While some applauded Gillette and saw it as an encouragement towards male accountability, many more could do little but roll their eyes. ‘There goes another attempt to demonize men.’ As for me, I had 2 initial impressions of the ad. I didn’t have any idea what the ad had to do with their actual product nor did I feel the urge to buy more of it. So it simply seemed a bad ad from a marketing standpoint. But I’m not a marketer nor a critic so writing about this aspect of the ad wasn’t going to help anyone. My second reaction is what I wanted to write about and it was directed towards a deeper problem — the message of the ad. I was concerned because it reflected the confusion around sex and identity that has engulfed so much of the society I live and breathe in. In life there are certain things that you just have to live and let live. Toothpaste squeezed from the top rather than the bottom? You just have to grin and bear it. But the confusion around sex isn’t one of them. Being confused about sex doesn’t just hurt women but the men Gillette claims to help. Not knowing how to relate one’s self as a man or a woman means not knowing how to relate to each other. It means people without differences, unity without diversity and existence without meaning. Categories are how we understand being and male and female have always been a part of it. As a Christian, being unable to understand my design means being unable to relate my self not just to others but to God. So gender confusion hurts people because it doesn’t just affect lifestyles but existence and meaning itself.
The 2 Natures
In the book of Genesis, the first two human beings are created by God in his image. As his image, their responsibility would be of mediating between God and being, ordering the chaos of creation into the paradisical garden of Eden. But the first two human beings disobeyed God by eating from the tree of the knowledge of good and evil. The reward of having their eyes opened is for themselves a curse. One of the curses for Eve the first female, is ‘your desire shall be for your husband and he shall rule over you.’ One result of that curse was the splitting of humanity into 2 natures – good and evil. So while Adam the first male was designed to order creation, the goodness of that order would now be twisted and perverted. The loving order and stability of Adam would now become the iron fisted ruling of a tyrant and it has continued in this way. In me there exists the wise king. Yet behind him lays the dark tyrant. They both look similar and at times it can be hard to tell who’s who. The courage, strength and aggression of our fighting men have often been the turning tide of wars. Yet these very same traits have caused the rape, pillaging and destruction of whole cities.

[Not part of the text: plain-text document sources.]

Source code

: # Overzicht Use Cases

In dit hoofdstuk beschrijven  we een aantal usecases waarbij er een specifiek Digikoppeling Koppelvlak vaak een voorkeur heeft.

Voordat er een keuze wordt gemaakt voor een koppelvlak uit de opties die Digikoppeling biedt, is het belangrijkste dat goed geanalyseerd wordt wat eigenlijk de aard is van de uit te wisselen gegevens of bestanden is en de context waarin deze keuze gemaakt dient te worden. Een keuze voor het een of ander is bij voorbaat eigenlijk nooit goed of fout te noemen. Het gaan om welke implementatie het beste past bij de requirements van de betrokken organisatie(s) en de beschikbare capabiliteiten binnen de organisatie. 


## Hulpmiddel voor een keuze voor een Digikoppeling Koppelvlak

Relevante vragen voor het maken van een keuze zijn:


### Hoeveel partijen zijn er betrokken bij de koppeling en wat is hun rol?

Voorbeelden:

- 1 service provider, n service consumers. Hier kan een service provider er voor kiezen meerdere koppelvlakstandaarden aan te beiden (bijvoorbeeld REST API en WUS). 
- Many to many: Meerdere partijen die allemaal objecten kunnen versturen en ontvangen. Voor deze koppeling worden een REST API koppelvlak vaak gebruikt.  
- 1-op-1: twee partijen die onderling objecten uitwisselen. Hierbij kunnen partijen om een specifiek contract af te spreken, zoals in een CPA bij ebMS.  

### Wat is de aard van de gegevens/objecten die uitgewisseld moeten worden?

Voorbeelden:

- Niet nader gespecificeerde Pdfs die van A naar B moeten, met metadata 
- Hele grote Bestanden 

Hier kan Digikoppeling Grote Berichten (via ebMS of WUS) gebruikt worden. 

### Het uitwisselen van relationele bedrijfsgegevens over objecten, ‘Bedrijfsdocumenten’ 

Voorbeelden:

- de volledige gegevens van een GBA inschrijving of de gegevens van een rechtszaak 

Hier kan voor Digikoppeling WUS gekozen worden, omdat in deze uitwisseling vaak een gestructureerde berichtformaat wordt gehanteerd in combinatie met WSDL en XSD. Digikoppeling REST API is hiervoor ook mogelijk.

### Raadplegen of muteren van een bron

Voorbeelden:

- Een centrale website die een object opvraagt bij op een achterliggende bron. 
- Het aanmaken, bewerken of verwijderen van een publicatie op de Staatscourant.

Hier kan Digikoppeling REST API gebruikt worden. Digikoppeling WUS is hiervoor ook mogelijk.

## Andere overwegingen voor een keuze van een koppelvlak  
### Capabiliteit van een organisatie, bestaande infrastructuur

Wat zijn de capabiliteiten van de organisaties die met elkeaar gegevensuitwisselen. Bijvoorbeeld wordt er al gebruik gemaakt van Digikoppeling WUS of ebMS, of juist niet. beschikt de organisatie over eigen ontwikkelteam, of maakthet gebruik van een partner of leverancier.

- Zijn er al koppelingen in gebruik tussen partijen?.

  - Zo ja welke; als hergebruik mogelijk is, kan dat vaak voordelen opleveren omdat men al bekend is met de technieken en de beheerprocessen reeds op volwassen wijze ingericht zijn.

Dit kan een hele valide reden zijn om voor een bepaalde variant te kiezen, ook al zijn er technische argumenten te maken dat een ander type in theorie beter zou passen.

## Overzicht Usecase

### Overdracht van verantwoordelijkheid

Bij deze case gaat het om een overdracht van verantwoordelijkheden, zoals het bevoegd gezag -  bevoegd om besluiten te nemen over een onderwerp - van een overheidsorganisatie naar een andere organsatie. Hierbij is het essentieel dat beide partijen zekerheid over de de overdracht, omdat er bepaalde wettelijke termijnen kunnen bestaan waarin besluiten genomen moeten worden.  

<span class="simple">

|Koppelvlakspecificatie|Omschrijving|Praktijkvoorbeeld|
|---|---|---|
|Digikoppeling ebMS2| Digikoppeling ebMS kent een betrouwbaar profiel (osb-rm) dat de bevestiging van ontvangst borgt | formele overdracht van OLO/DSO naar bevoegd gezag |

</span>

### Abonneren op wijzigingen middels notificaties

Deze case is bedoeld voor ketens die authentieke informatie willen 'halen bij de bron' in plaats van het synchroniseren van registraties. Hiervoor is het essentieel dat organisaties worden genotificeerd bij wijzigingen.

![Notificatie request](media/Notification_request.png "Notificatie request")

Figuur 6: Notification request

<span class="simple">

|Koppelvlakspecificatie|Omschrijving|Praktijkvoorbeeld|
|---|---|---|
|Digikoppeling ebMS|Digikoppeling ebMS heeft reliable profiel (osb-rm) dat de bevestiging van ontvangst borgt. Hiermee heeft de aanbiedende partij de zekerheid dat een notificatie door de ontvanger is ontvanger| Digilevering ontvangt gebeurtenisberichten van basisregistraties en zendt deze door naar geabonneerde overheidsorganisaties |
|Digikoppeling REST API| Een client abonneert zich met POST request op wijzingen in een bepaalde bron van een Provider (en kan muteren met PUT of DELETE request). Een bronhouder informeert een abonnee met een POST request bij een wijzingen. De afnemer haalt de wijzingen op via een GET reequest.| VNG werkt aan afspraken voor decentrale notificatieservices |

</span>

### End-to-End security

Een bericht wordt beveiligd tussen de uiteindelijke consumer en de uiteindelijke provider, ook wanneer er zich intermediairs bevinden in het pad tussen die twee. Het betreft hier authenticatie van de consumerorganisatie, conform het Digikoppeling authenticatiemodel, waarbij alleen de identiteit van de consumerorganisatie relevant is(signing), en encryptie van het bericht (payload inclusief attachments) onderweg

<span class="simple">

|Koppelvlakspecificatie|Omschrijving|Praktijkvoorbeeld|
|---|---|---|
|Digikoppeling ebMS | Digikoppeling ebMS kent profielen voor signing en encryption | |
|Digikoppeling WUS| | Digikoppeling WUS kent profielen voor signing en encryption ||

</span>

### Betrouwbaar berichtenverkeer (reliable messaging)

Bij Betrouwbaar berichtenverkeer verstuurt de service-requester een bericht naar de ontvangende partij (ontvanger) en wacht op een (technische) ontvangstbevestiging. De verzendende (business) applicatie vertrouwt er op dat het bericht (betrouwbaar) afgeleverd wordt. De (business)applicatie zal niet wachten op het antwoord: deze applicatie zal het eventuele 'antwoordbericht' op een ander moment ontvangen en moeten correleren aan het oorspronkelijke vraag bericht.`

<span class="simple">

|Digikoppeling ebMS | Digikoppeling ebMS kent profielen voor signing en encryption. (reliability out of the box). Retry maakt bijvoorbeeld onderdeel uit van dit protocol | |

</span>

It seems to me that men are capable of heroic displays of virtue but are at the same time, history’s most destructive force. But I don’t think such a design was accidental. I have often looked up at the night sky to observe the beauty of the stars. But it was only when the sky was darkest that their light shone the brightest. Augustine himself recognized this when he observed that God would often use prosperity to remind us of his goodness and great calamities to remind us of our need. What we needed was something stable and unchanging. It was a reminder that what we needed was God himself. What men need therefore is true masculinity and the very God who restores them to it. I do not think the present threat in our society is excessive masculinity but rather a lack of it. When men protect those under their care the world is a safer place. When men create meaning rather meaninglessness the world is a truer place. And when men live as men the world is a more beautiful place.
With further reflection, I’ve become more sympathetic towards Gillette’s attempt to address this social problem. Let me be clear – I don’t endorse it. But I think it was their way of saying that there were wrong behaviors that males had justified as being intrinsic to who they were. This was badly expressed through the phrase ‘boys will be boys’. When I think about the encouragement to ‘suck it up’ as though stoicism saved anyone, I can see Gillette’s point. But harmful behaviors that are usually expressed by males does not mean that males usually express these behaviors. And I think this is what confused people and caused the controversy. Sexual harassment is no more a product of masculinity than lying is to femininity. Unless Gillette and those under the sway of toxic masculinity understand man’s two natures, they will only be able to address it by eradicating maleness itself. When you realize that men die on the job more than females, that they are the most frequent victims of homicide and that they account for 97% of war casualties, that’s not a great idea.